Alifa,dia rasanya tak sabaran ingin naik keatas pelaminan memberikan sedikit nasehatnya untuk kedua mempelai,apalagi mempelai laki-laki adalah mantan atasannya terdahulu.


Meski perut yang sudah buncit,dan jalan nya yang sedikit gontai.Alifa memaksakan diri untuk naik keatas pelaminan,beruntung Akmal adalah suami siaga sehingga Alifa tak merasa kesulitan saat hendak naik keatas pelaminan.


Renata,yang melihatnya aja sangat khawatir dengan cara jalan Alifa yang gontai.Takut,bila Alifa terjatuh dan mempengaruhi kandungnya.


"Kasihan yah,Alifa perutnya sudah buncit tapi tetap ngotot memaksakan diri".Bisik Renata, khawatir dengan kondisi Alifa.


Deon,juga ikut melihat kearah Alifa dan Akmal yang siap siaga menuntun istrinya untuk bisa naik keatas pelaminan.


Terlihat dengan jelas,Akmal yang tak pernah lepas mengandeng tangan Alifa tak terlepas walau sedikit pun, seperti orang tua yang mengajarkan berjalan kepada balitanya.


"Kodrat wanita memang seperti itu,sayang".Balas berbisik Deon,tepat di telinga renata.


"Yah, beruntung Alifa punya suami perhatian dan siap siaga".


"Aku juga pasti akan siap siaga dan perhatian nya jauh lebih besar dari Akmal".Sahut Deon, menimpali ucapan renata yang tanpa sadar memuji suami orang di depan nya.


Renata,hanya tersenyum.Dalam hati dia berharap dia juga bisa memiliki suami yang perhatian dan siap siaga dalam keadaan suka dan duka.


Alifa dan Akmal,telah sampai berada di depan kedua mempelai.Alifa menyalami Deon di ikuti oleh Akmal, hanya kata ' selamat ' saja yang terlontar di bibir Alifa yang terlihat terengah-engah mengatur napasnya,akibat dia merasa enggap dengan perut buncitnya.


Alifa tersenyum kala dia ada di hadapan Renata.Renata yang memakai kebaya putih,hijab putih,rok batik panjang dan hiasan bunga melati begitu terlihat cantik dan anggun.


"Selamat..Semoga kalian berjodoh sampai Jannah".Kata Alifa,menyalami tangan Renata.


Ulasan senyum Alifa berikan untuk Renata.Waktu kelahirannya adalah sangat di rahasiakan oleh Alifa dan Akmal,sengaja biar menjadi kejutan.


Tapi,tepat setelah Alifa tersenyum manis hendak menyembunyikan waktu persalinannya.Tiba-tiba perutnya terasa kram.


"Aduh".Alifa mengaduh kesakitan,sembari memegangi perutnya.


Akmal, dengan sigap menghampiri istrinya yang mengaduh kesakitan.Renata,semakin khawatir dengan keadaan Alifa.


"Kenapa dia,Deon?".Khawatir bercampur rasa sedih,Renata terhadap keadaan Alifa,apalagi Alifa mengaduh kesakitan.


Deon,belum sempat menjawab pertanyaan renata.Cairan bening keluar dan membasahi kaki Alifa bahkan cairan bening itu terus keluar dari jalan lahir Alifa.

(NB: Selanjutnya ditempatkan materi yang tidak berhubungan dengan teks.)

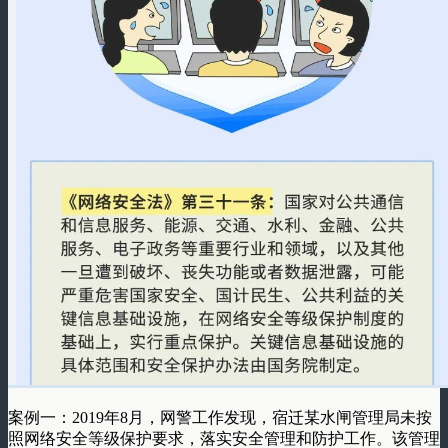
案例一：2019年8月，网警工作发现，宿迁某水闸管理局未按
照网络安全等级保护要求，落实安全管理和防护工作。该管理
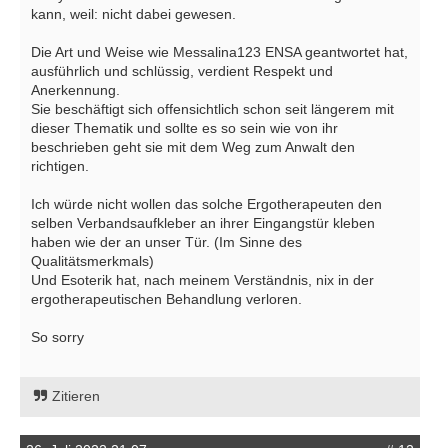
kann, weil: nicht dabei gewesen.
Die Art und Weise wie Messalina123 ENSA geantwortet hat,
ausführlich und schlüssig, verdient Respekt und
Anerkennung.
Sie beschäftigt sich offensichtlich schon seit längerem mit
dieser Thematik und sollte es so sein wie von ihr
beschrieben geht sie mit dem Weg zum Anwalt den
richtigen.
Ich würde nicht wollen das solche Ergotherapeuten den
selben Verbandsaufkleber an ihrer Eingangstür kleben
haben wie der an unser Tür. (Im Sinne des
Qualitätsmerkmals)
Und Esoterik hat, nach meinem Verständnis, nix in der
ergotherapeutischen Behandlung verloren.
So sorry
Zitieren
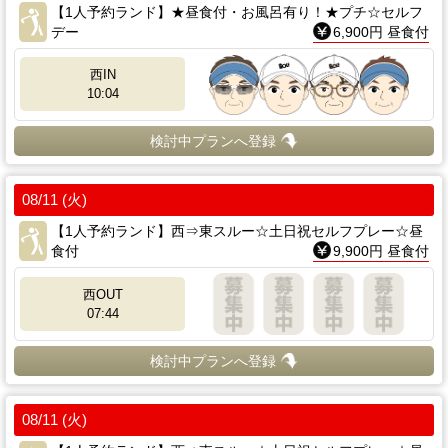
【1人予約ランド】★昼食付・お風呂有り！★プチ☆セルフ
デー
6,900円 昼食付
西IN
10:04
検討中プランへ登録
08/11 (火)
【1人予約ランド】西⇒東スルー☆土日祝セルフプレー☆昼
食付
9,900円 昼食付
西OUT
07:44
検討中プランへ登録
08/11 (火)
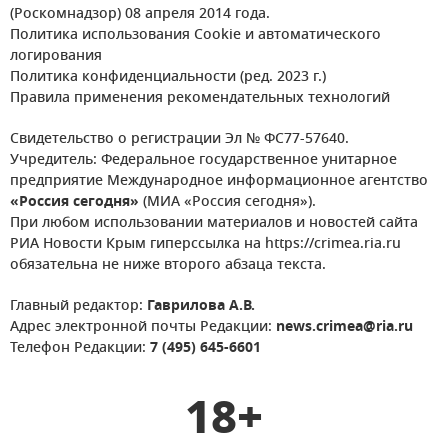
(Роскомнадзор) 08 апреля 2014 года.
Политика использования Cookie и автоматического
логирования
Политика конфиденциальности (ред. 2023 г.)
Правила применения рекомендательных технологий
Свидетельство о регистрации Эл № ФС77-57640.
Учредитель: Федеральное государственное унитарное
предприятие Международное информационное агентство
«Россия сегодня»
(МИА «Россия сегодня»).
При любом использовании материалов и новостей сайта
РИА Новости Крым гиперссылка на https://crimea.ria.ru
обязательна не ниже второго абзаца текста.
Главный редактор:
Гаврилова А.В.
Адрес электронной почты Редакции:
news.crimea@ria.ru
Телефон Редакции:
7 (495) 645-6601
18+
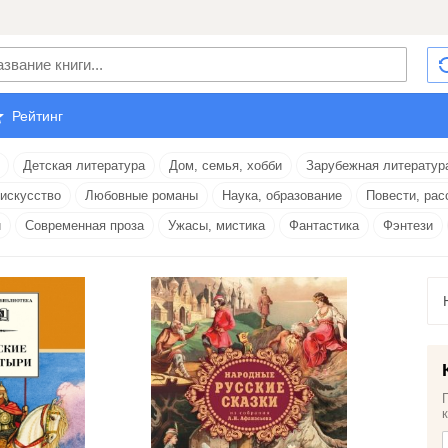
Рейтинг
Детская литература
Дом, семья, хобби
Зарубежная литератур
 искусство
Любовные романы
Наука, образование
Повести, рас
и
Современная проза
Ужасы, мистика
Фантастика
Фэнтези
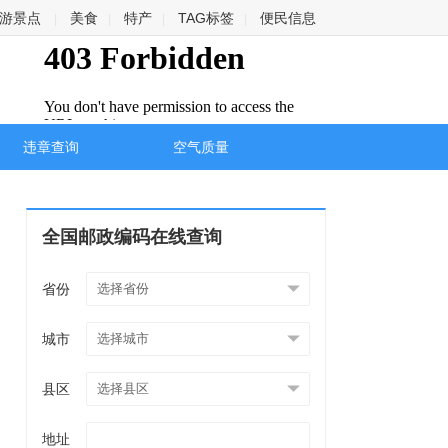
游景点
美食
特产
TAG标签
便民信息
|
|
|
|
违章查询
空气质量
全国邮政编码在线查询
省份
城市
县区
地址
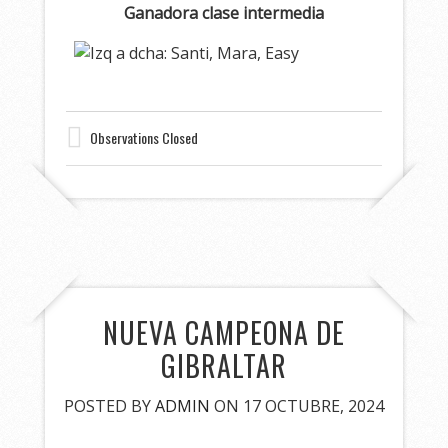
Ganadora clase intermedia
Observations Closed
NUEVA CAMPEONA DE
GIBRALTAR
POSTED BY
ADMIN
ON 17 OCTUBRE, 2024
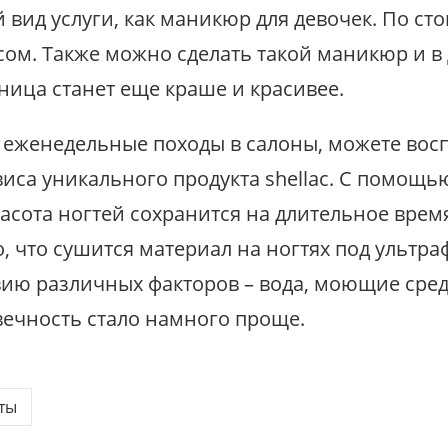
 вид услуги, как маникюр для девочек. По ст
сом. Также можно сделать такой маникюр и в
ница станет еще краше и красивее.
на еженедельные походы в салоны, можете во
виса уникального продукта shellac. С помощь
асота ногтей сохранится на длительное время,
о, что сушится материал на ногтях под ультр
ию различных факторов – вода, моющие средст
овечность стало намного проще.
ты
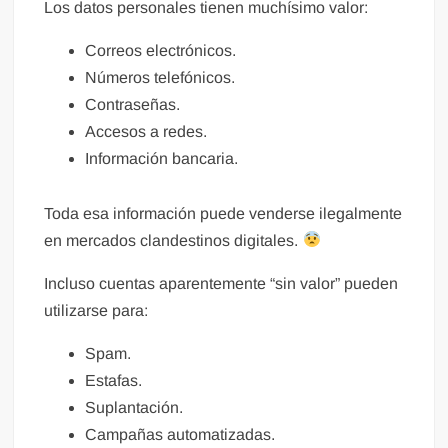
Los datos personales tienen muchísimo valor:
Correos electrónicos.
Números telefónicos.
Contraseñas.
Accesos a redes.
Información bancaria.
Toda esa información puede venderse ilegalmente
en mercados clandestinos digitales.
Incluso cuentas aparentemente “sin valor” pueden
utilizarse para:
Spam.
Estafas.
Suplantación.
Campañas automatizadas.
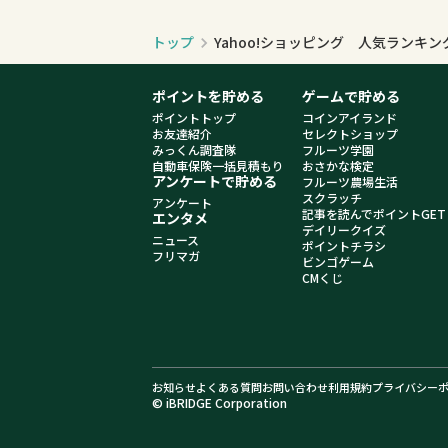
トップ
Yahoo!ショッピング 人気ランキ
ポイントを貯める
ゲームで貯める
ポイントトップ
コインアイランド
お友達紹介
セレクトショップ
みっくん調査隊
フルーツ学園
自動車保険一括見積もり
おさかな検定
アンケートで貯める
フルーツ農場生活
スクラッチ
アンケート
記事を読んでポイントGET
エンタメ
デイリークイズ
ニュース
ポイントチラシ
フリマガ
ビンゴゲーム
CMくじ
お知らせ
よくある質問
お問い合わせ
利用規約
プライバシー
© iBRIDGE Corporation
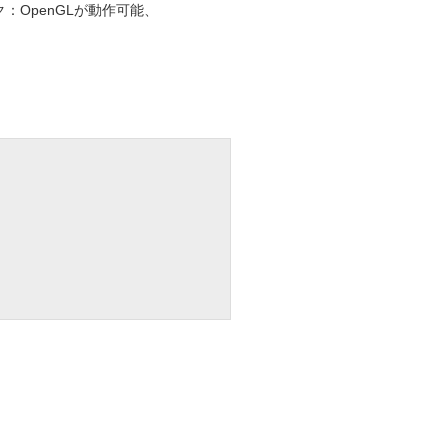
：OpenGLが動作可能、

"Cairan ketubannya pecah".Teriak seseorang dengan lantang dan keras.


Akmal segera menggendong tubuh istrinya dan melarikan nya ke rumah sakit terdekat untuk keselamatan anak dan istrinya.


Renata menangis sesenggukan di dekapan Deon yang tak henti-hentinya menenangkan istrinya,bilang semua akan baik-baik saja dan bila perlu mereka akan menjenguk Alifa di rumah sakit setelah acara nya selesai.


Alifa dan Akmal melesat pergi dengan di bantu oleh beberapa tamu laki-laki untuk menggendong tubuh Alifa yang buncit dan besar.


Do'a dan harapan tak pernah putus di lantunkan dari bibir Renata,kendati dirinya harus melayani tamu undangan yang ingin berswafoto dan juga mengalami kedua mempelai wanita.


Beberapa rangkaian acara pun masih harus di lakukan oleh Deon dan Renata, sedikit mengalihkan perhatian Renata terhadap keadaan Alifa yang terlihat mengkhawatirkan.